** DATASET EXCERPTS follows **
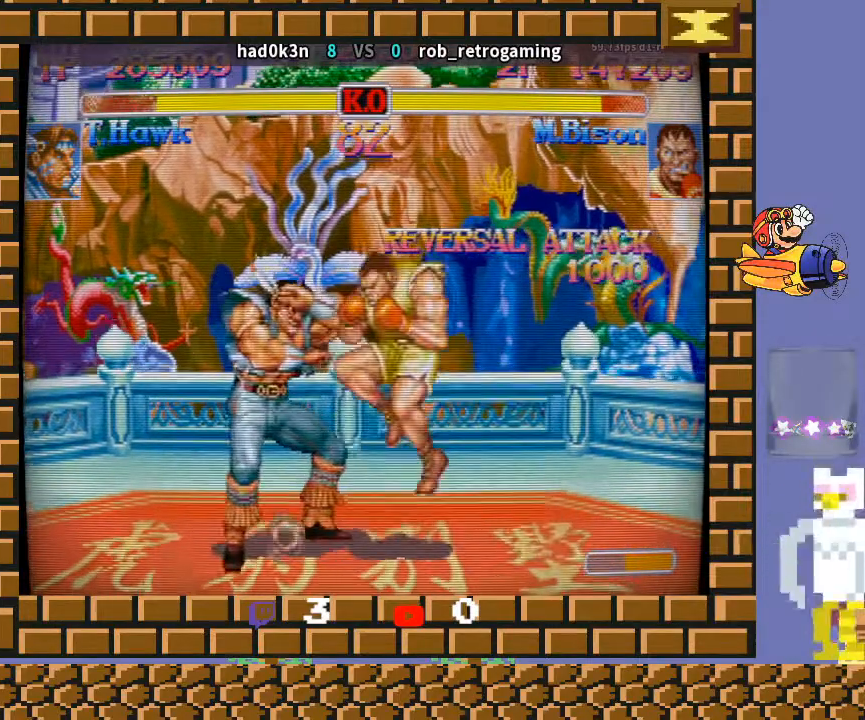
{"buttons": [], "left_stick": "center", "events": [[67, "left_stick", "down-right"], [100, "R1", "down"], [133, "R1", "up"], [167, "R1", "down"], [167, "left_stick", "up-left"], [233, "R1", "up"], [233, "left_stick", "center"]]}
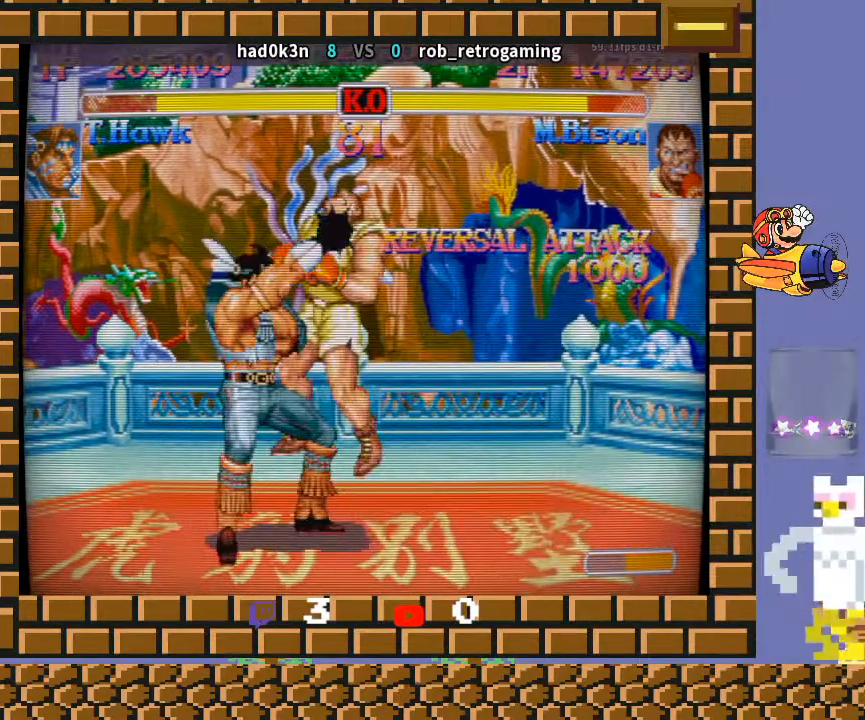
{"buttons": [], "left_stick": "center", "events": []}
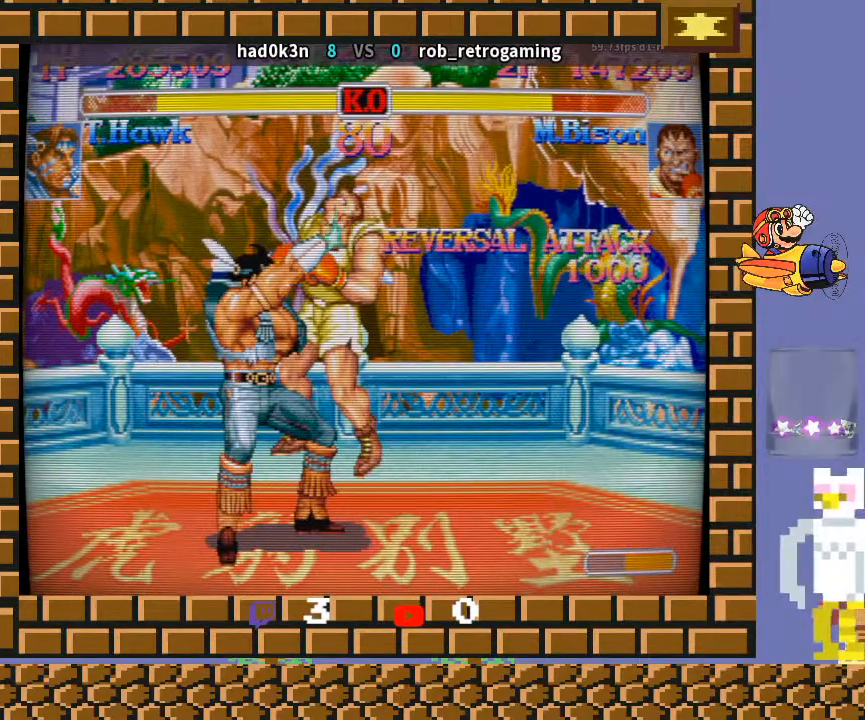
{"buttons": [], "left_stick": "center", "events": []}
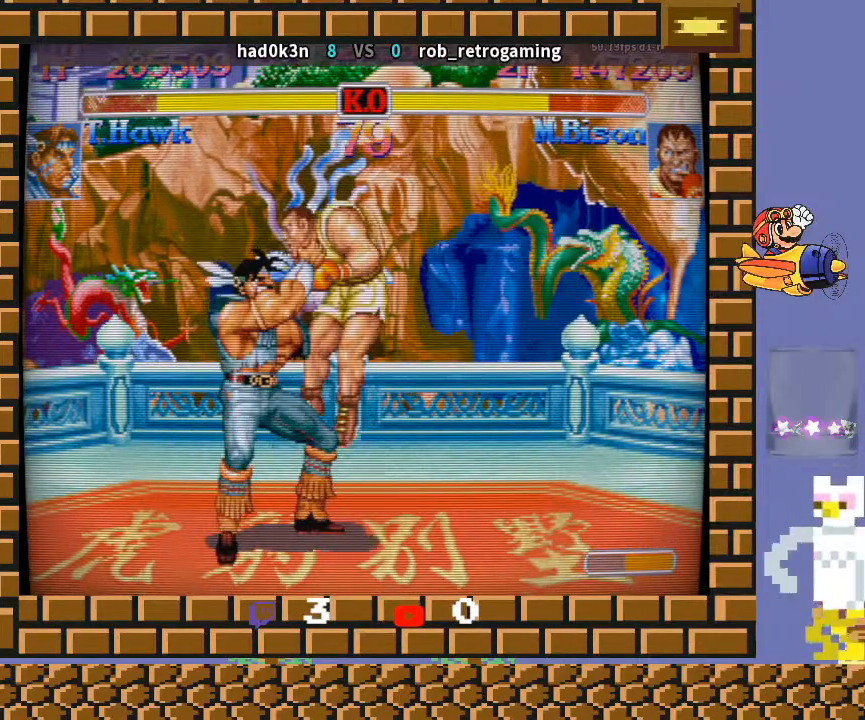
{"buttons": [], "left_stick": "center", "events": []}
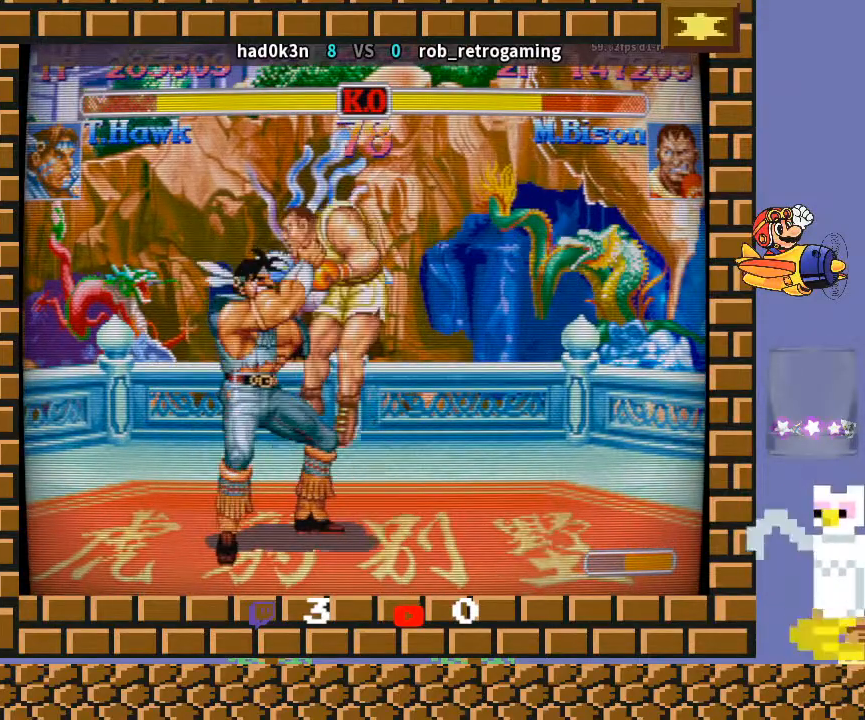
{"buttons": [], "left_stick": "center", "events": []}
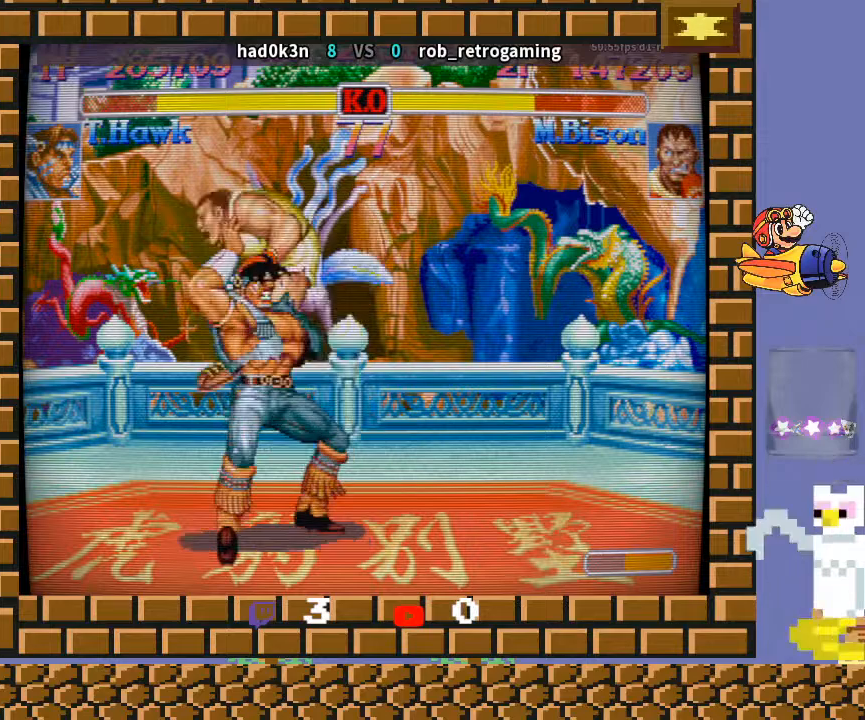
{"buttons": [], "left_stick": "right", "events": [[167, "left_stick", "right"]]}
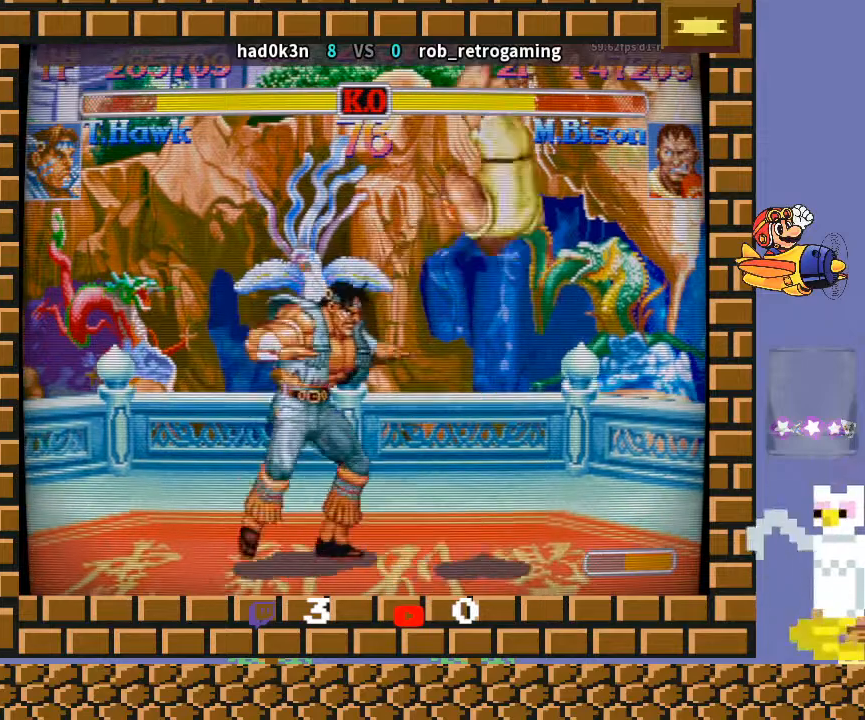
{"buttons": [], "left_stick": "down-left", "events": [[33, "left_stick", "up-right"], [200, "left_stick", "down-left"]]}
** End of DATASET EXCERPTS **
> YOUR INSTRUCTIONS
Your reply should be the full data above, copied exactly, with no pictures in it.

> SOLUTION FOR THIS EXERCISE
{"buttons": [], "left_stick": "center", "events": [[67, "left_stick", "down-right"], [100, "R1", "down"], [133, "R1", "up"], [167, "R1", "down"], [167, "left_stick", "up-left"], [233, "R1", "up"], [233, "left_stick", "center"]]}
{"buttons": [], "left_stick": "center", "events": []}
{"buttons": [], "left_stick": "center", "events": []}
{"buttons": [], "left_stick": "center", "events": []}
{"buttons": [], "left_stick": "center", "events": []}
{"buttons": [], "left_stick": "right", "events": [[167, "left_stick", "right"]]}
{"buttons": [], "left_stick": "down-left", "events": [[33, "left_stick", "up-right"], [200, "left_stick", "down-left"]]}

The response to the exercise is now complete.